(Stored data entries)
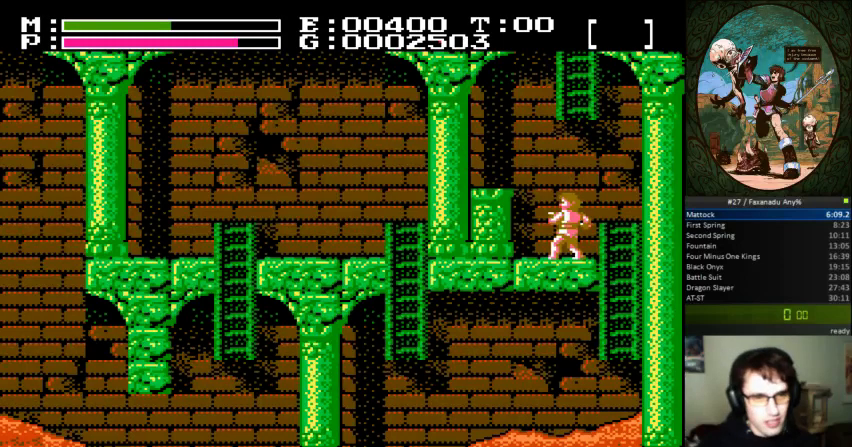
Gameplay with a controller (Nintendo layout); each line is a JSON object with the inputs held at the frame after it. "events" lists button and stick changes between this image and that frame as [ms after this image, input, new state], when the widget could be followed in between. Not read: L3 R3.
{"buttons": ["START"], "events": [[500, "START", "down"]]}
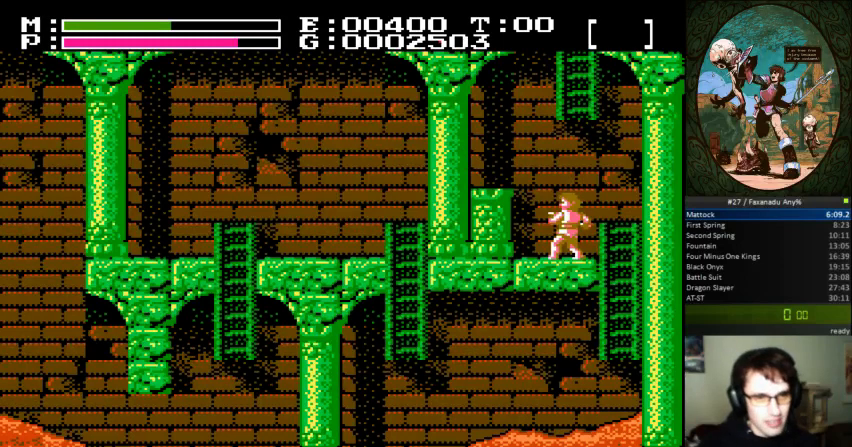
{"buttons": [], "events": [[67, "START", "up"], [133, "START", "down"], [267, "START", "up"]]}
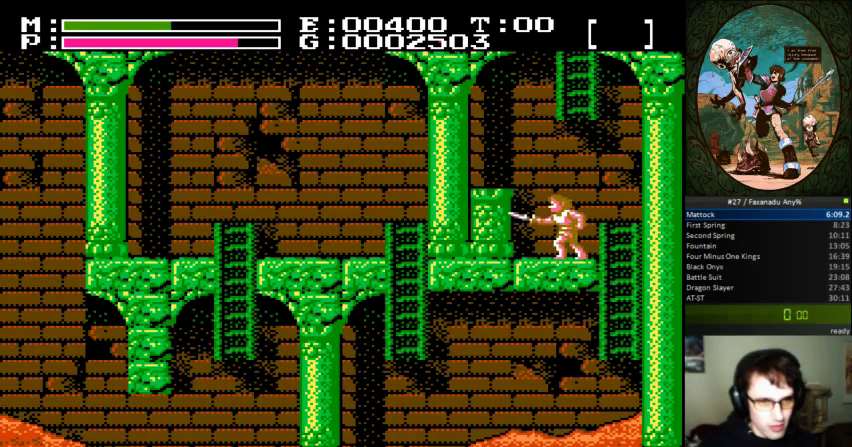
{"buttons": [], "events": [[267, "START", "down"], [400, "START", "up"]]}
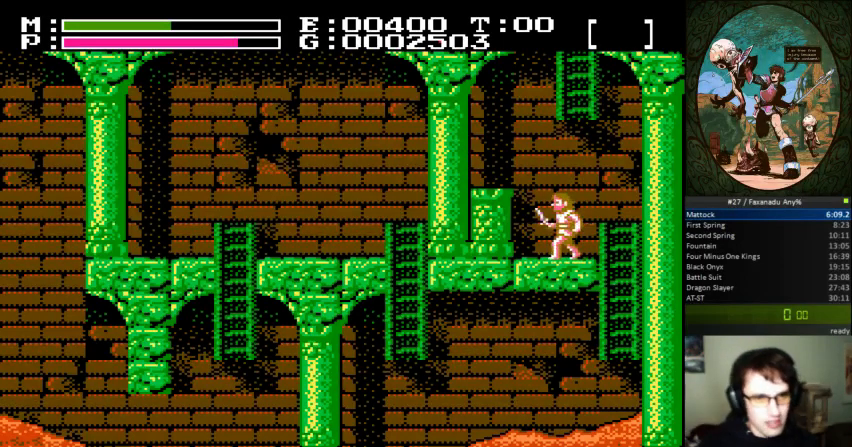
{"buttons": [], "events": []}
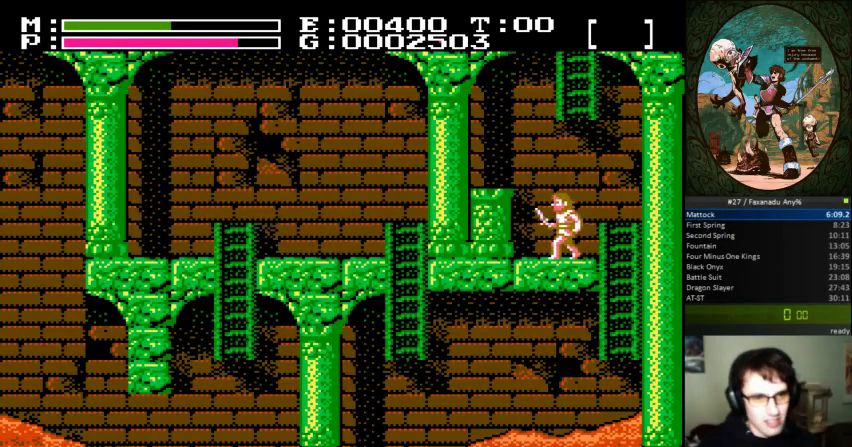
{"buttons": ["START"], "events": [[233, "B", "down"], [333, "B", "up"], [400, "START", "down"]]}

• **Required work**
Could you give all of the data again exactly as written, omitting any pictures?

• **Your solution**
Gameplay with a controller (Nintendo layout); each line is a JSON object with the inputs held at the frame after it. "events" lists button and stick changes between this image and that frame as [ms after this image, input, new state], when the widget could be followed in between. Not read: L3 R3.
{"buttons": ["START"], "events": [[500, "START", "down"]]}
{"buttons": [], "events": [[67, "START", "up"], [133, "START", "down"], [267, "START", "up"]]}
{"buttons": [], "events": [[267, "START", "down"], [400, "START", "up"]]}
{"buttons": [], "events": []}
{"buttons": ["START"], "events": [[233, "B", "down"], [333, "B", "up"], [400, "START", "down"]]}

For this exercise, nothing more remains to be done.